Best Practice: Cross-Disciplinary Collaboration 

Objective: Enhance the benefits of AI across the university by fostering collaboration between service providers, researchers, and educators. 

 Practical Application: Establish partnerships with academic departments, research centers, and other stakeholders to explore and pilot innovative AI applications. These collaborations should aim to identify and pursue opportunities where AI can support educational and research objectives. 

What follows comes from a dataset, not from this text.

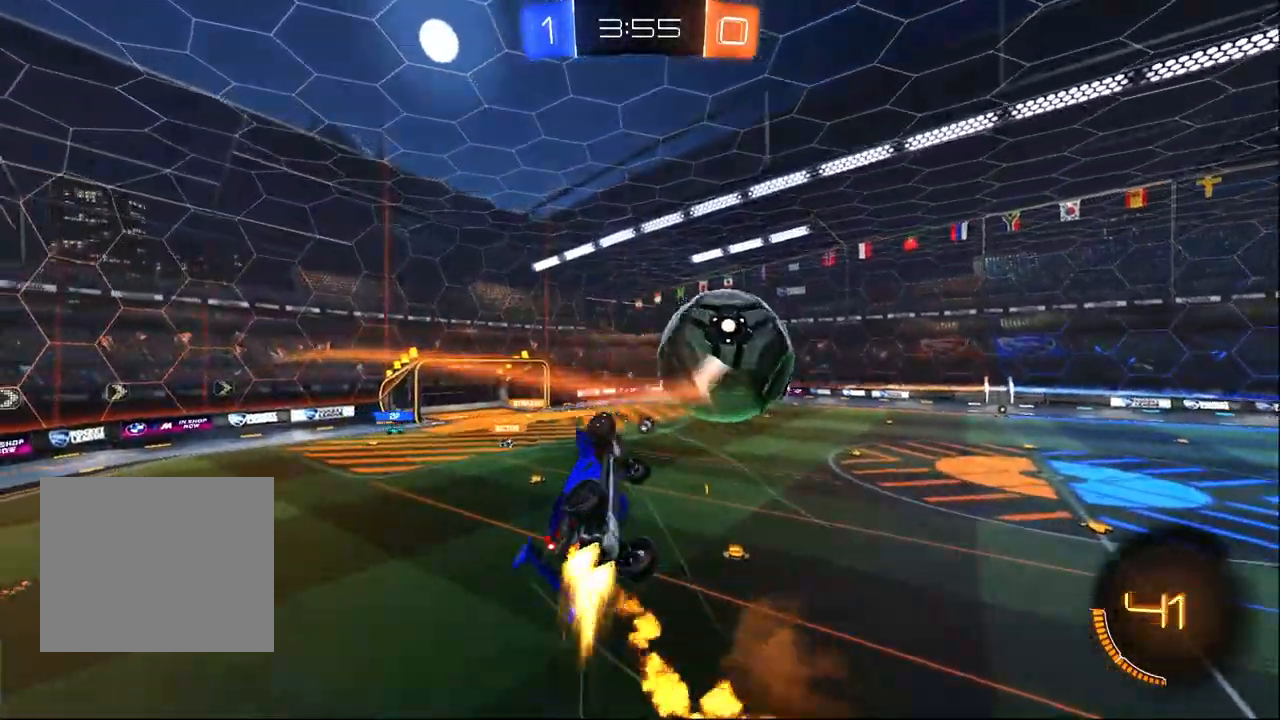
{"dt_ms": 500, "buttons": ["R2"], "left_stick": "up", "right_stick": "center", "events": [[100, "left_stick", "down-right"], [383, "L1", "up"], [400, "R1", "up"], [400, "left_stick", "up-right"], [483, "left_stick", "up"]]}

Some examples of stakeholders across the university collaborating to enhance the benefits of AI on campus include: 

  • A developer in a unit develops a chatbot and shares the chatbot with other units.  These other units use the same chatbot, trained with their data, instead of developing their own chatbot, eliminating duplication and saving resources. 
  • Teams collaborating to develop a campus-wide chatbot instead of developing individual chatbots.  
  • When an AI service provider for a project was no longer able to meet milestones, another unit on campus was able to step in and leverage in-house AI expertise to replace the external service provider. 
  • Creating and sharing open data sets and AI models that can facilitate cross-disciplinary research and innovation, such as natural language processing, computer vision, or social network analysis. 

Outcome: The development of multidisciplinary projects and initiatives that leverage AI to enrich the academic and operational ecosystem, fostering innovation and shared knowledge.